Digital preservation is defined as "the series of management policies and activities necessary to ensure the enduring usability, authenticity, discoverability and accessibility of content over the very long term." (JISC, 2006) Digital preservation differs from analog preservation in several ways. The primary difference is that digital preservation requires active management. While many analog materials, such as books, can survive for years when simply stored in a climate-controlled environment, digital materials that are left alone for long periods of time are much more likely to degrade beyond repair, and this degradation is generally not discovered until there is an attempt to use the data. Additionally, the preservation needs of analog materials, such as books, journals, film, and tape, are well understood and have not greatly changed over time. Digital preservation, however, is a developing field with best practices that are always evolving. New tools and technologies will require that digital preservation activities be responsive and adaptable.
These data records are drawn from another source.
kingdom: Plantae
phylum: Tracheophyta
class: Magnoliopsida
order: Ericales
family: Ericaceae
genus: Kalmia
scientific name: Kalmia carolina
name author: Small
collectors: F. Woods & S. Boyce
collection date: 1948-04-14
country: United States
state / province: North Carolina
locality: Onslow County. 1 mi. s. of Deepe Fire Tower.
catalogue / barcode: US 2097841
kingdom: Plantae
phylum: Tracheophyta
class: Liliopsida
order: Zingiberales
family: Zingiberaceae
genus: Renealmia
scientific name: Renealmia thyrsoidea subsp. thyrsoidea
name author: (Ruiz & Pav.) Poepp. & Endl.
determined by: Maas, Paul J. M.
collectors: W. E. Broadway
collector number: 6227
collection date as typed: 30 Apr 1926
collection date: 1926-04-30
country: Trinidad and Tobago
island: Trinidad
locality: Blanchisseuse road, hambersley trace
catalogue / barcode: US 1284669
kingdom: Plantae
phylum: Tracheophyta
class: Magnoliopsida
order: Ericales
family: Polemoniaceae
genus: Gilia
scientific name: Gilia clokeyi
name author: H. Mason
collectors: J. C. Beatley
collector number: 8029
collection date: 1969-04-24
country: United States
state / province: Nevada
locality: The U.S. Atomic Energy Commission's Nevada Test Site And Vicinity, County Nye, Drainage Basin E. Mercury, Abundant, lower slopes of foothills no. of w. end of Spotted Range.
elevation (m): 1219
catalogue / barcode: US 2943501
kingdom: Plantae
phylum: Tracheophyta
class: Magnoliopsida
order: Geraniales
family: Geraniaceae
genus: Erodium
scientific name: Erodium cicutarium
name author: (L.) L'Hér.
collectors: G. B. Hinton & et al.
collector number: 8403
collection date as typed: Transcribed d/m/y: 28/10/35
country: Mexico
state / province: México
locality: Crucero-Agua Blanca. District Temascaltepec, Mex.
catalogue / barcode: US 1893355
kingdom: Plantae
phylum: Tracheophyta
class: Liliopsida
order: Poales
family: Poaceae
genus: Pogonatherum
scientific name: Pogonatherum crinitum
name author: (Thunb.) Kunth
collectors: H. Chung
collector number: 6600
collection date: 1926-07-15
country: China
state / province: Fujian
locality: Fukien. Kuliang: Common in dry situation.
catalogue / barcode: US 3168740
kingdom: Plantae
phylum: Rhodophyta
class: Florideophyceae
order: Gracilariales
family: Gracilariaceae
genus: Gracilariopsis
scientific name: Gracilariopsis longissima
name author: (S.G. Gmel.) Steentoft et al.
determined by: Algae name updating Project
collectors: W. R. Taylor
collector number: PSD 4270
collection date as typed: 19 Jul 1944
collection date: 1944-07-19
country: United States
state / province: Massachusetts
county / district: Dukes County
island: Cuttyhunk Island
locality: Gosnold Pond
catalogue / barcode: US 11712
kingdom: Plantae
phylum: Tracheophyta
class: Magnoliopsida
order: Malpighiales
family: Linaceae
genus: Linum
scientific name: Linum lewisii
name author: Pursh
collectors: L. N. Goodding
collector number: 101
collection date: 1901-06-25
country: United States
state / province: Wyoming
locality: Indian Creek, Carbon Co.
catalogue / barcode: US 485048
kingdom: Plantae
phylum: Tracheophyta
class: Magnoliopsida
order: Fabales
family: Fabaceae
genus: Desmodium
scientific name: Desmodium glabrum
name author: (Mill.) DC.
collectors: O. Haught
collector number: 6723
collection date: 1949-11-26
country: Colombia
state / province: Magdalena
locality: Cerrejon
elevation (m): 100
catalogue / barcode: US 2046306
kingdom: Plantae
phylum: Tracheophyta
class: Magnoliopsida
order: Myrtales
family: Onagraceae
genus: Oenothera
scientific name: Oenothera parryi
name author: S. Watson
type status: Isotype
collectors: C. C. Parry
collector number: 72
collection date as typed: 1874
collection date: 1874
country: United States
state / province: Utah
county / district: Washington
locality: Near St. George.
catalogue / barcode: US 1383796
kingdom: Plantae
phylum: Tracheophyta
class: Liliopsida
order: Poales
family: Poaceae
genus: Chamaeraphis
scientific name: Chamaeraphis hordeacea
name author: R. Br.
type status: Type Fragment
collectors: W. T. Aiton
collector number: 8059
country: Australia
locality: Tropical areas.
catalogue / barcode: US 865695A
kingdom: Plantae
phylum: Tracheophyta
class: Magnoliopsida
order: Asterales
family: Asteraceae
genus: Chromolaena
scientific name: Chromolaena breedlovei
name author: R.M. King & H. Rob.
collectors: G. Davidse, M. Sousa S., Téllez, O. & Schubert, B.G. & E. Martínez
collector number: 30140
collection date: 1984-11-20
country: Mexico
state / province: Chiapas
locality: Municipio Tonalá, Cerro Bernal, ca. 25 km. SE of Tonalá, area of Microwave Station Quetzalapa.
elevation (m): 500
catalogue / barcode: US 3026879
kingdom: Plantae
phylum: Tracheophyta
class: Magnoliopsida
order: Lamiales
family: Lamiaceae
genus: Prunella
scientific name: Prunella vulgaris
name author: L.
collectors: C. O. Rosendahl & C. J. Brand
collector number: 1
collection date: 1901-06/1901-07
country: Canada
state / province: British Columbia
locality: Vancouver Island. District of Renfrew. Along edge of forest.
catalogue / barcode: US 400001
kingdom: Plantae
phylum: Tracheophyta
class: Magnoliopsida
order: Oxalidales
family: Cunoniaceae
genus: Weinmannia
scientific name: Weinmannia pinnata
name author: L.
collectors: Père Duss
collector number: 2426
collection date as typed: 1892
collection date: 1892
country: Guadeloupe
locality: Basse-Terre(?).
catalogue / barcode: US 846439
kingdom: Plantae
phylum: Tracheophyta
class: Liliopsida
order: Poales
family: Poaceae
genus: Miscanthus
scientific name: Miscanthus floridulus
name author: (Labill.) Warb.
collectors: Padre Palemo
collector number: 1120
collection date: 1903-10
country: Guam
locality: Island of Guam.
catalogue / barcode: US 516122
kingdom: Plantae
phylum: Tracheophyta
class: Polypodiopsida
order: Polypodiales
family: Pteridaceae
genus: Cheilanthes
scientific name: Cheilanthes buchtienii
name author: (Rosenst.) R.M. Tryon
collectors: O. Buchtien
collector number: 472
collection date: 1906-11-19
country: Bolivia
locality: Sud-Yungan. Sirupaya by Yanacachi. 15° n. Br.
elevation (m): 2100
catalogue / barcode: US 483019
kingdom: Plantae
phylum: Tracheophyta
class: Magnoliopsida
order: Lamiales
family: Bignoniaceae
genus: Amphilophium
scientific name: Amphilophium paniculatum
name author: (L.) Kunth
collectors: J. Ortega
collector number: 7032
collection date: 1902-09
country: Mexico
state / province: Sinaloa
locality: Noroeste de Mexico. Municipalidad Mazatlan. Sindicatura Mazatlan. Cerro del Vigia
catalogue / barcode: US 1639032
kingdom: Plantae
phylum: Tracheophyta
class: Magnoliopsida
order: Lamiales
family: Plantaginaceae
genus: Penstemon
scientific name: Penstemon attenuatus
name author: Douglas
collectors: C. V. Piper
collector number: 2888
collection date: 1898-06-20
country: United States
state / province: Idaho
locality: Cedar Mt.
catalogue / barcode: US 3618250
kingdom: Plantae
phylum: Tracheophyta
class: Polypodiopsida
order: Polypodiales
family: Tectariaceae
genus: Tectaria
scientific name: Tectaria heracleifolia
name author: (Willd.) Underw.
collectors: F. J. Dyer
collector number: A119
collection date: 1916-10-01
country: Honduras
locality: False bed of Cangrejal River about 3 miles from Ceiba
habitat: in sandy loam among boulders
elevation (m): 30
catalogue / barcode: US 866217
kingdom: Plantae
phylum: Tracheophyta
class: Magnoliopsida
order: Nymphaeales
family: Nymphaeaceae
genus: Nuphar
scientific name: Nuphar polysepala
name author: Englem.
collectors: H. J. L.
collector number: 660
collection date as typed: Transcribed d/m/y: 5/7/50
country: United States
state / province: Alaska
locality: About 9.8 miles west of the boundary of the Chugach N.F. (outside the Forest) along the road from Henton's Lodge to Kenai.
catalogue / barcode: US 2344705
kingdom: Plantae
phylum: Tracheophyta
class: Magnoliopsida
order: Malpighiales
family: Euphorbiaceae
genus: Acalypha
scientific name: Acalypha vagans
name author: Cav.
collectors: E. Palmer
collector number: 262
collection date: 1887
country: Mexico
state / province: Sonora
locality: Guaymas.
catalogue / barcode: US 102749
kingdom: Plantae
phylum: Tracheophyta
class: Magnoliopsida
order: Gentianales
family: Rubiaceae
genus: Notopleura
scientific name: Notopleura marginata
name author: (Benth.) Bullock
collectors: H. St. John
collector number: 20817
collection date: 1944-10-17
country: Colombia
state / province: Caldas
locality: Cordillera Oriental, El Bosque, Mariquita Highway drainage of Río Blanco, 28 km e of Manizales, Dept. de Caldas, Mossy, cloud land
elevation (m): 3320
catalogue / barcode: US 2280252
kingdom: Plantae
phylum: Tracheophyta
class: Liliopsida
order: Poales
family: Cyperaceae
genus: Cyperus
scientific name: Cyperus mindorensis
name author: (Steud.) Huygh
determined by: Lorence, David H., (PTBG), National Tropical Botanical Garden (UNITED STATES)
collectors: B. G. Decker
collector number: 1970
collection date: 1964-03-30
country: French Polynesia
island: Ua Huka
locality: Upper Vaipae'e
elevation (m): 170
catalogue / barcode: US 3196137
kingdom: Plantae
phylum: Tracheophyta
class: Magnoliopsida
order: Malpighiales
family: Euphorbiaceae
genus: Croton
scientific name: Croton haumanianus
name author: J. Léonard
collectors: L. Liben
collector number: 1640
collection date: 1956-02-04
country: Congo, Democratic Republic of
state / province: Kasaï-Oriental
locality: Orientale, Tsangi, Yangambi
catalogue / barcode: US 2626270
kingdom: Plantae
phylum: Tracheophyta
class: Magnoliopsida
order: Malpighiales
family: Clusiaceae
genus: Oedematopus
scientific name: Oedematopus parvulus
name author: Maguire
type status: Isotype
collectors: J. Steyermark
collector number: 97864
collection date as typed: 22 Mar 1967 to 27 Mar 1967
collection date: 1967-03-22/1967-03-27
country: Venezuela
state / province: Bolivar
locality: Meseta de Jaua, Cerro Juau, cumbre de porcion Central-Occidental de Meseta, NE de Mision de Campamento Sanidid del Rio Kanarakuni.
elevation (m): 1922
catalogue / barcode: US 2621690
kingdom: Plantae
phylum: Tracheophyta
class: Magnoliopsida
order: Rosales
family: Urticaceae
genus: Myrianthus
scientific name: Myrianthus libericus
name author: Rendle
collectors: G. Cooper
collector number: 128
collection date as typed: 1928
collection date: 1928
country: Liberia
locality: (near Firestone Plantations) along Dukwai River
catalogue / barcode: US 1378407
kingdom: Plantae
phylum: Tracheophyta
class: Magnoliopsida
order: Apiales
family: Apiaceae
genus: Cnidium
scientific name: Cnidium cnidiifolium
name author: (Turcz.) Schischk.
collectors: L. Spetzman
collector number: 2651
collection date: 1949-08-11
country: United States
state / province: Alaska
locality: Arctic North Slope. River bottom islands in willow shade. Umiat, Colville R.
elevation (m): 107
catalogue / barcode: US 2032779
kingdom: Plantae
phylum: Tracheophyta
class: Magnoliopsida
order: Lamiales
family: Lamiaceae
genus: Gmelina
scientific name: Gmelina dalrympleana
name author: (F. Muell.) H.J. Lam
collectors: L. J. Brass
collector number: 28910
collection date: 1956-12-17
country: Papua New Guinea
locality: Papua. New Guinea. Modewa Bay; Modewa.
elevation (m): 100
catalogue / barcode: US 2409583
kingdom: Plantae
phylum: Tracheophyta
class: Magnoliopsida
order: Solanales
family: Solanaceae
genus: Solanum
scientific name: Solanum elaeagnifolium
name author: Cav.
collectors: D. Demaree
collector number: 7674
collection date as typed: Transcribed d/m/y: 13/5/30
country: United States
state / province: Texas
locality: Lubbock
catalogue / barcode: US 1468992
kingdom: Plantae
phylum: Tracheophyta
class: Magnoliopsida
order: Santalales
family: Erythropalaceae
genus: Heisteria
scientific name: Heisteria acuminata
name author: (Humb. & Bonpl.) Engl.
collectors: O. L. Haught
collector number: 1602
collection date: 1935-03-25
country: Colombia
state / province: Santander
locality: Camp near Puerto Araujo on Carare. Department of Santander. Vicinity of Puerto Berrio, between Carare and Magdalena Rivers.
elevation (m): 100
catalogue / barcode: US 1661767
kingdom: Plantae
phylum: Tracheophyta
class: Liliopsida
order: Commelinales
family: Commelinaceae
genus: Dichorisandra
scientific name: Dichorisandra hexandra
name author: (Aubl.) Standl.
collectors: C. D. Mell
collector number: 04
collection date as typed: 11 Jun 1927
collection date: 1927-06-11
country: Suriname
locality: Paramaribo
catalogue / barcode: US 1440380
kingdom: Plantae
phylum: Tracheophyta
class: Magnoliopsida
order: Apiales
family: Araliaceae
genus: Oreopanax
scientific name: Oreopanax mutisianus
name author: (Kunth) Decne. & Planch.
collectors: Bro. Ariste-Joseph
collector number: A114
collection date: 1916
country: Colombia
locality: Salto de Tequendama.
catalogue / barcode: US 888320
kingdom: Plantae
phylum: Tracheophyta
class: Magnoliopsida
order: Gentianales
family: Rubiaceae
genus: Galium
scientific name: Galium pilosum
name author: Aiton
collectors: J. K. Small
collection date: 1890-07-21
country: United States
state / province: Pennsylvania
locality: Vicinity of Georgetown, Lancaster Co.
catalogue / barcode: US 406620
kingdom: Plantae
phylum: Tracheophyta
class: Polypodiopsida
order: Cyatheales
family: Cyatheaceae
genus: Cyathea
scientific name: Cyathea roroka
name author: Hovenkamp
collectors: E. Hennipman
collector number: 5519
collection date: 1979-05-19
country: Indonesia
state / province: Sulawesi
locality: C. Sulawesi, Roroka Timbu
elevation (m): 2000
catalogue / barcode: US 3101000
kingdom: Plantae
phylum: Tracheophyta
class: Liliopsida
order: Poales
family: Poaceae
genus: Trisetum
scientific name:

Specific challenges include:

  1. Technology: Identifying and keeping pace with developments and changes in technology.
  2. Resources: These include accounting for and addressing staffing, equipment, software, infrastructure, and miscellaneous other costs.
  3. Developing and sustaining a network of relationships: A central component to the success of ASC’s digital preservation strategy will be developing and maintaining a framework of communication that can adequately identify and address changing needs, practices, and values of key constituencies within ASC, administrators, and users.
  4. Maintaining a focus on preservation: preservation planning or work can sometimes be seen as something that can be put off or neglected in favor of immediate access. Preservation is an essential component of ASC services as it enables long-term access, and as such it requires sustained attention.
  5. Visibility: administrative buy-in is a key for organizational viability. The success of ASC’s program requires commitment from senior management so that the benefits of digital preservation are not just passively recognized but may be championed across the organization.

Outreach and Education

ASC will provide open access to this policy by including it with related policies and forms available online and will engage in training opportunities surrounding the policy and its implementation as needed. ASC is dedicated to providing appropriate training and staff development in areas related to digital preservation while maintaining its ongoing commitment to education in managing public records.

Authors/Dates

This document was created by a working group consisting of Carrie Daniels, Heather Fox, Kyna Herzinger, Rachel Howard, and Elizabeth Reilly, in December 2016. This revision was produced by the same authors in January 2022.

This document will be reviewed in 2027 or as personnel or technology change.